Günümüz dünyasında Birleşmiş Milletler (BM) ve NATO gibi kuruluşlar, başlangıçta kurulduğu misyonları yerine getirmekte zorlanıyor. Soğuk Savaş döneminde kurulan bu yapılar, o dönemin dinamiklerine göre şekillenmişti. Ancak, günümüzde değişen küresel dengeler, yeni tehditler ve fırsatlar bu yapıların etkili olmasını zorlaştırıyor.
BM, dünya barışını koruma ve insan haklarını savunma misyonuyla kuruldu. Ancak, Güvenlik Konseyi’ndeki veto hakkına sahip beş ülke arasındaki çıkar çatışmaları, kararların alınmasını ve uygulanmasını güçleştiriyor. Bu durum, BM’nin birçok kriz karşısında etkisiz kalmasına neden oluyor.
NATO ise başlangıçta Sovyetler Birliği’ne karşı Batı Avrupa’yı koruma amacıyla kuruldu. Ancak, Sovyetler Birliği’nin dağılmasından sonra NATO’nun misyonu belirsizleşti. Bugün NATO, terörizm, siber saldırılar ve asimetrik tehditlerle başa çıkmak zorunda, ancak bu yeni tehditlere uyum sağlama konusunda sıkıntılar yaşıyor.
Bu koşullar altında, yeni bir dünya sistemine ihtiyaç duyuluyor.

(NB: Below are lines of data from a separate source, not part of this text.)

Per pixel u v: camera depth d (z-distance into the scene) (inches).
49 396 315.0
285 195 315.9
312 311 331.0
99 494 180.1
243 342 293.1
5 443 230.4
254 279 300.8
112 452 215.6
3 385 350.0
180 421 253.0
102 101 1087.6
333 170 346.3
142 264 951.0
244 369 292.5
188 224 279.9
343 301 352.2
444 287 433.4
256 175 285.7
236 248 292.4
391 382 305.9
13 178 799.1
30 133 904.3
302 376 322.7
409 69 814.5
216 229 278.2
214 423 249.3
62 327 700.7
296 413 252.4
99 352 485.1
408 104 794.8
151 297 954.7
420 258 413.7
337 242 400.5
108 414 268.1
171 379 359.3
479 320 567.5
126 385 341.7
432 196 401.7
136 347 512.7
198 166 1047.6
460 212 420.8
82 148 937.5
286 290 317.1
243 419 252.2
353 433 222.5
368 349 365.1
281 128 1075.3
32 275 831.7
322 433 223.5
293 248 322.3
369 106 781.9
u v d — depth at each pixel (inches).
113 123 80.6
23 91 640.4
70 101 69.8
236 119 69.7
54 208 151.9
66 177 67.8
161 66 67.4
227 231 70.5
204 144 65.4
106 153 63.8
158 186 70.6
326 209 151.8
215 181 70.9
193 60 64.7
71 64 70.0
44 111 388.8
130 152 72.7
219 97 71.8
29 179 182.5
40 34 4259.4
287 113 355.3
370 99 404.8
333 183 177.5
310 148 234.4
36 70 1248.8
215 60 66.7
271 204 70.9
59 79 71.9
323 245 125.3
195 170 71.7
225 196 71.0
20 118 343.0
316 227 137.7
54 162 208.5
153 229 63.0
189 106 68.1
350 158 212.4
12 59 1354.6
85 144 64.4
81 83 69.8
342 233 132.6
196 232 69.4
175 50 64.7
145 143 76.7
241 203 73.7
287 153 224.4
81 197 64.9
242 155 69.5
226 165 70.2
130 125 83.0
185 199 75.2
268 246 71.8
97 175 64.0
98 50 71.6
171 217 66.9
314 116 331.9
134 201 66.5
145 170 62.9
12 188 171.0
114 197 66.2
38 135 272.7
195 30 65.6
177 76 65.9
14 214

Bu yeni sistem, daha kapsayıcı, adil ve etkili bir yapıya sahip olmalı. Küresel sorunlar, yalnızca birkaç ülkenin çıkarlarına göre değil, tüm insanlığın ortak çıkarlarına göre ele alınmalı. Ayrıca, teknoloji ve bilgi çağına uygun, esnek ve yenilikçi çözümler sunan bir yapı oluşturulmalı.
Yeni dünya sistemi, yerel ve bölgesel dinamikleri de göz önünde bulundurarak, daha katılımcı ve şeffaf olmalı. Bu, yalnızca devletler arası işbirliğini değil, aynı zamanda sivil toplum kuruluşlarının, akademik dünyanın ve bireylerin de aktif rol almasını sağlayacak bir yapı gerektiriyor. İnsanlığın ortak geleceği için bu tür bir değişim kaçınılmaz görünüyor.